TEXT SHOWN:

******

Wave Glider: How Autonomous, Wave‑Powered Roboboats Are Mapping the Oceans
In May 2013, Benjamin—a Wave Glider named after Benjamin Franklin—earned a Guinness World Record for the longest voyage by an autonomous surface vessel. This seven‑foot, surfboard‑shaped roboboat crossed 7,939 nautical miles from California to Australia, powered only by wave energy and guided by its onboard command-and-control computer. There was no skipper on board.

Designed and built by Liquid Robotics of Sunnyvale, California, the Wave Glider endured shark encounters, strong currents and Tropical Cyclone Freda during a 15‑month transit while continuously collecting and transmitting ocean, wave and weather data. It moves slowly—top speed around 3 knots and an average near 1.8 knots—but it is persistent. Solar panels power its sensors, onboard computer and satellite transceiver, so it requires no fuel, produces no emissions and can operate autonomously with a preprogrammed route or be guided remotely from a shore‑based console.
The Wave Glider’s propulsion comes from a two‑part design: a surface floater tethered to a submerged “wave engine.” The system exploits the difference between surface wave motion and calmer motion at depth. As the floater rides a wave, the propulsor’s horizontal foils move up and down, flipping like small flaps to convert vertical motion into forward thrust. This up‑and‑down foiling action propels the platform even in modest seas.

******

DATA EXTRACT:
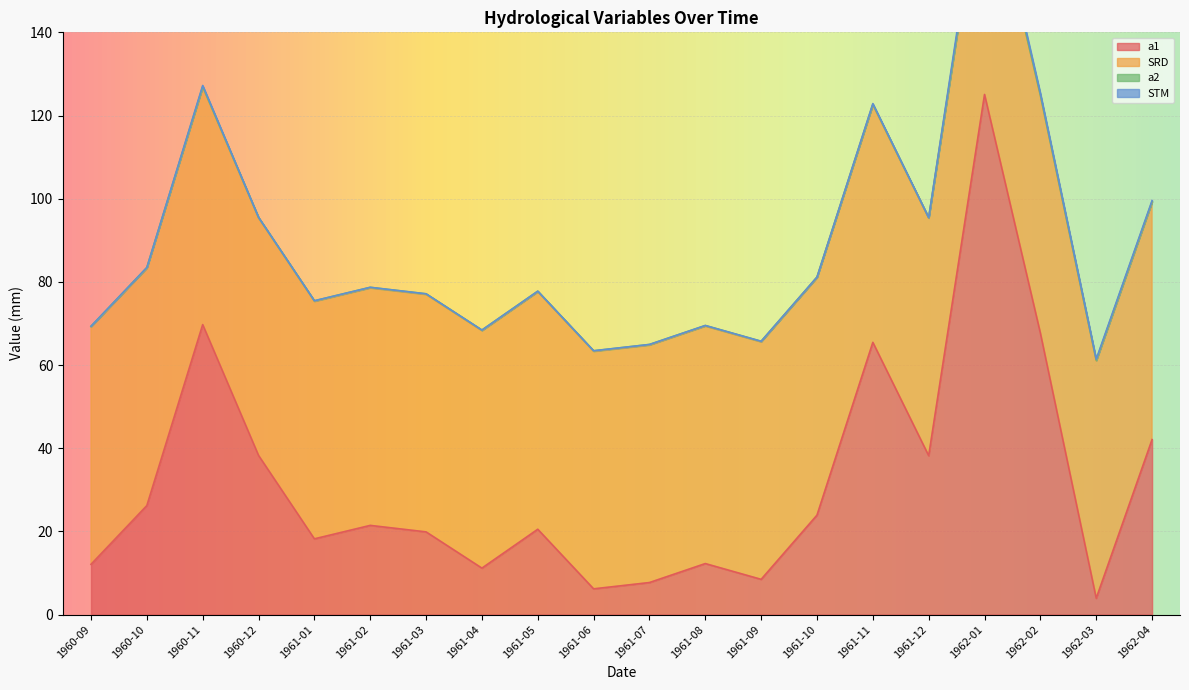

Which series ends up on top after the final intersection of SRD and a1?

SRD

******

Continue the Wave Glider text from its last sentence, carrying the description forward in the same technical voice.

The floater’s deck doubles as a solar array that supplies electricity for instruments and communications. The latest SV3 model uses a 10‑foot floater and adds a small electric boost motor on the submerged unit to help in strong currents or calm conditions. That hybrid approach balances power generation and propulsion across sunny, low‑wave tropical waters and high‑wave, low‑sun higher latitudes.
Link to the undersea world

Autonomous, wave‑powered vessels like the Wave Glider are changing how scientists, governments and industry gather ocean data. They act as persistent, global sensors—complementary to satellites—capable of long deployments and continuous observations. In October 2014, seven autonomous platforms of four types from the U.S. and U.K., including Wave Gliders, took part in a 500‑mile trial hosted by the U.K.’s National Oceanography Center, collecting weather and ocean data along the boundary between the Atlantic and the English Channel.
These unmanned craft can expand our understanding of the seas by mapping seafloor topography, monitoring plate tectonics, inspecting drilling rigs for leaks, patrolling harbors, tracking whales, aiding offshore exploration, studying underwater volcanoes, monitoring fish stocks, detecting tsunamis, assisting anti‑submarine work and enforcing fisheries laws. They don’t necessarily replace crewed vessels but act as force multipliers—swarming around a mothership or operating far offshore to increase the density and persistence of ocean observations.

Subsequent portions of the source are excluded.